Old Saigon, elegant Hanoi, mystical Ha Long Bay ... these places captivated French artists of the 19th century colonial regime in Vietnam where they taught painting at the School of Fine Arts. Their sensual portraits and exotic landscapes evoked an idyllic world of gracious people with rich artistic traditions harking back to ancient civilisations. Imbuing their students with Western ideas, artists such as Alix Aymé, who revived lustrous lacquer work and silk painting, and Victor Tardieu, a pupil of Matisse, formed a generation of Vietnamese painters whose creative expression fused Eastern imagery with Paris Modernism. This lecture shows the historic background of Indochina, of ancient Hindu temples, Buddhist pagodas and Chinese style palaces, that was transformed by the addition of French architecture and culture. A new aesthetic emerged, depicted by French artists as paradisiacal and romantic, reflecting an era and a way of life that would vanish with war.

Denise Heywood is an art historian, author, lecturer, photographer and journalist. She worked in Cambodia in the 1990s and has been a scholar of Southeast Asian art ever since. Her books include one on the Buddhist temples of Laos, Ancient Luang Prabang and Laos, and Cambodian Dance Celebration of the Gods, with a foreword by the daughter of King Sihanouk. She lectures for the Art Fund, the School of Oriental and African Studies on their post graduate Asian Art Course and for Madingley Hall (University of Cambridge) as well as for organisations such as the British Museum, the Royal Society for Asian Affairs. She has lectured worldwide for universities, museums, colleges, art institutions. She has led cultural tours to Southeast Asia and France for the Royal Academy, the Art Fund, Asia House.  She is a member of the Association of Southeast Asian Studies in the UK, Asia House and the Royal Geographical Society.

# SUPPLIED RECORDS:
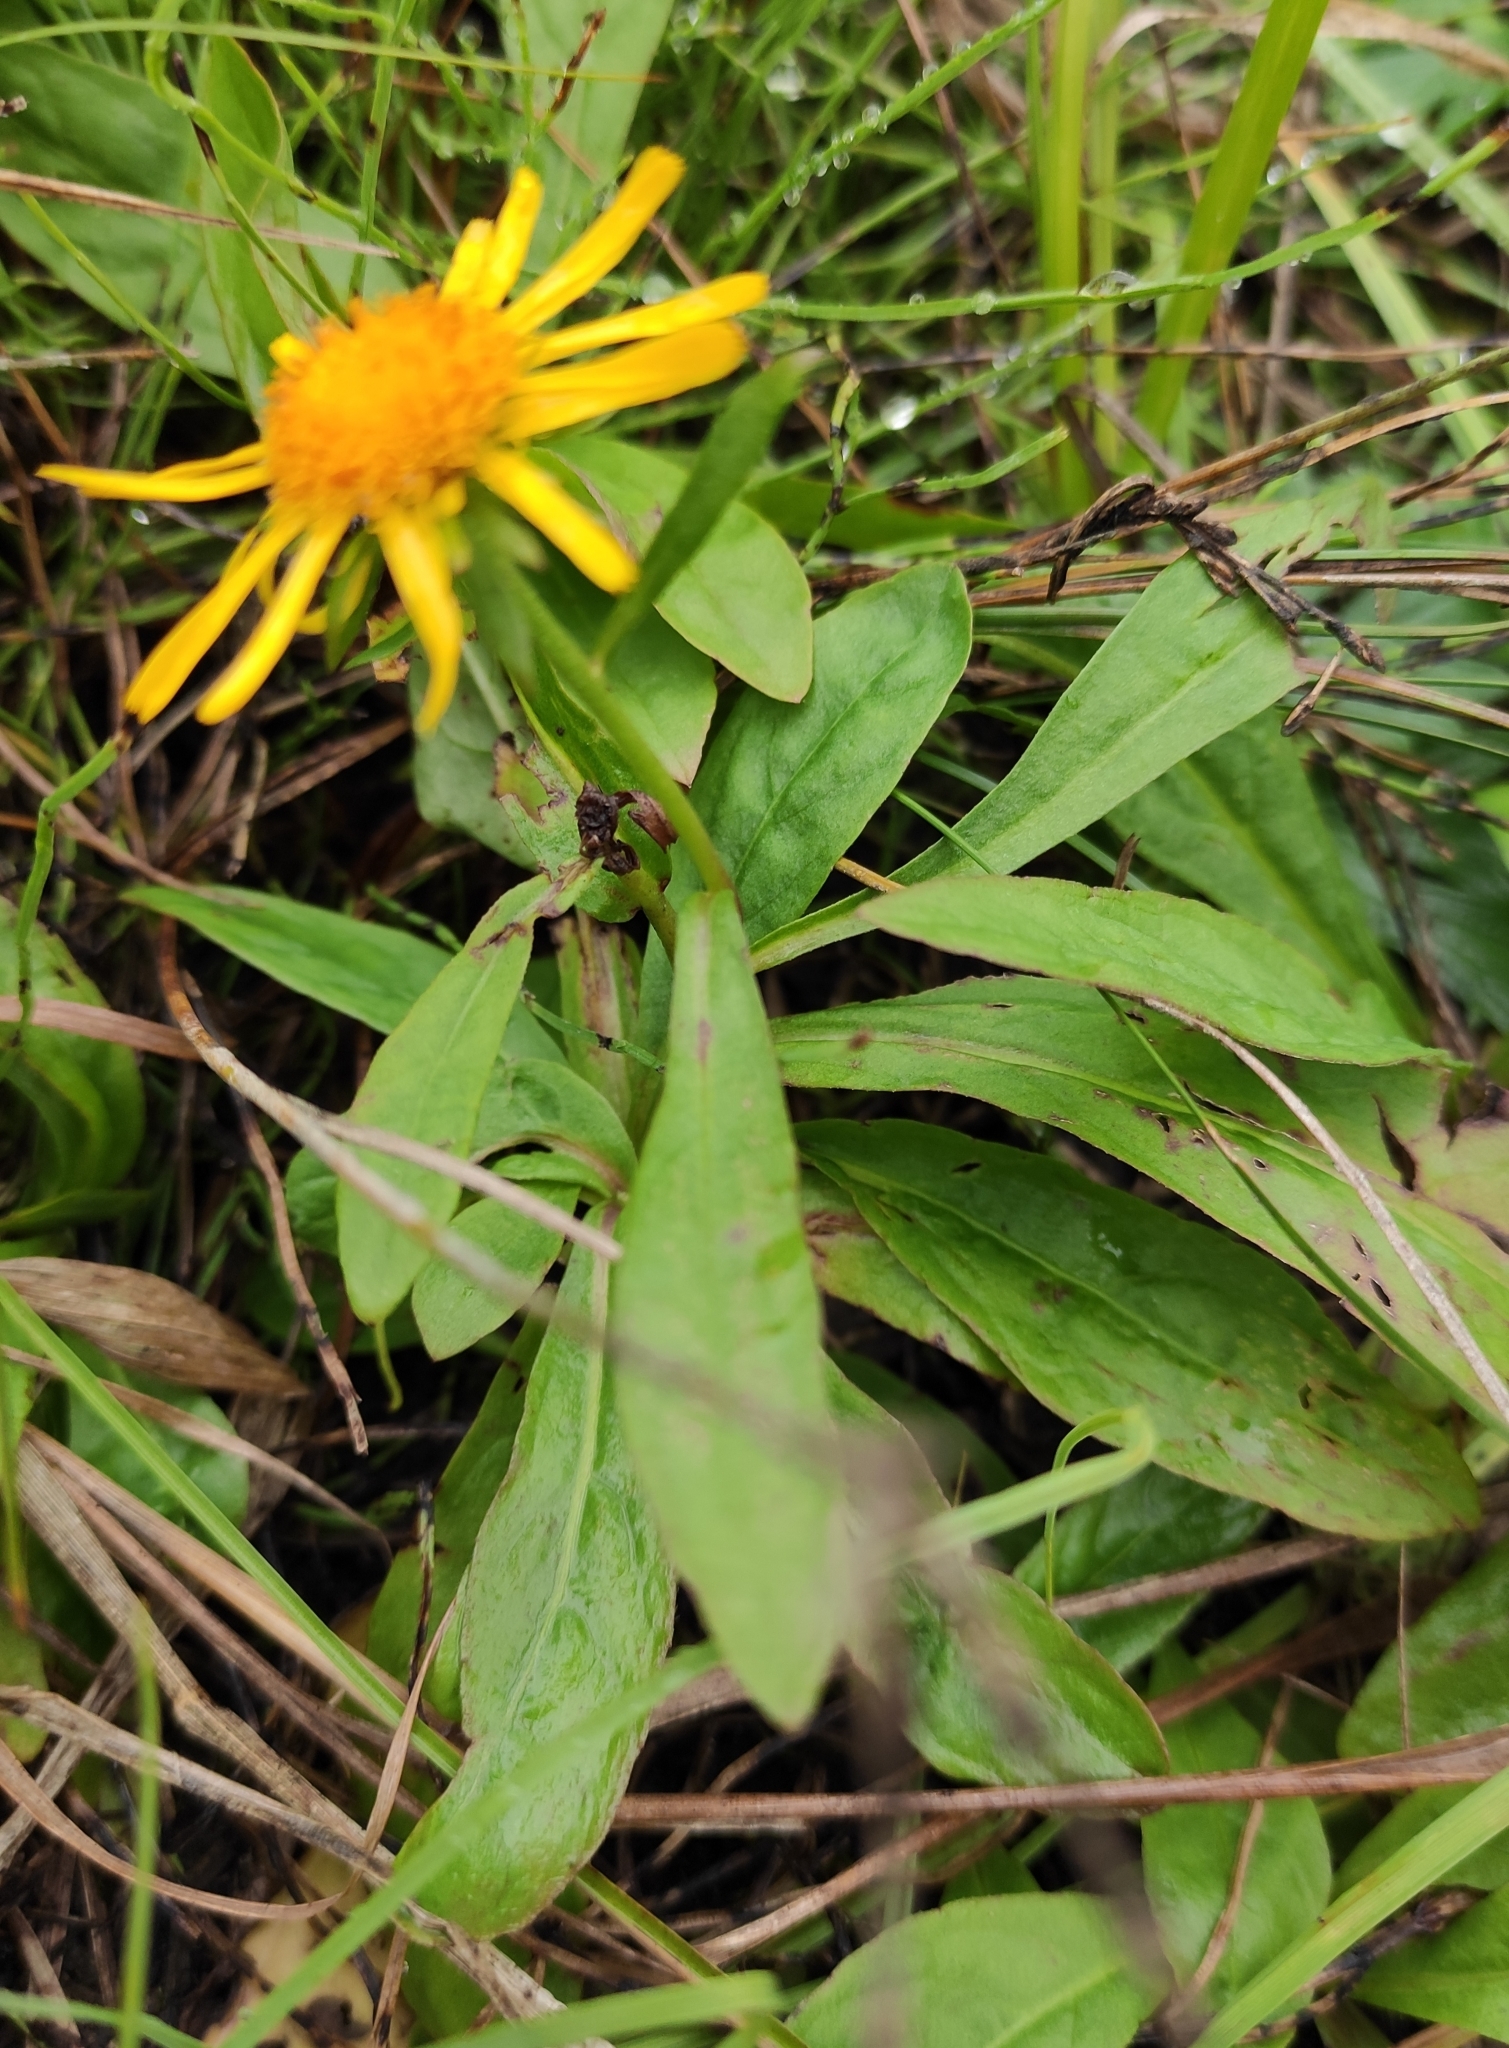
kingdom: Plantae
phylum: Tracheophyta
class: Magnoliopsida
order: Asterales
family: Asteraceae
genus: Pentanema
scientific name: Pentanema britannicum
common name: British elecampane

# EXERCISE OBJECTIVE:
In the lecture description, Victor Tardieu is named as the pupil of which artist?

# SOLUTION:
Matisse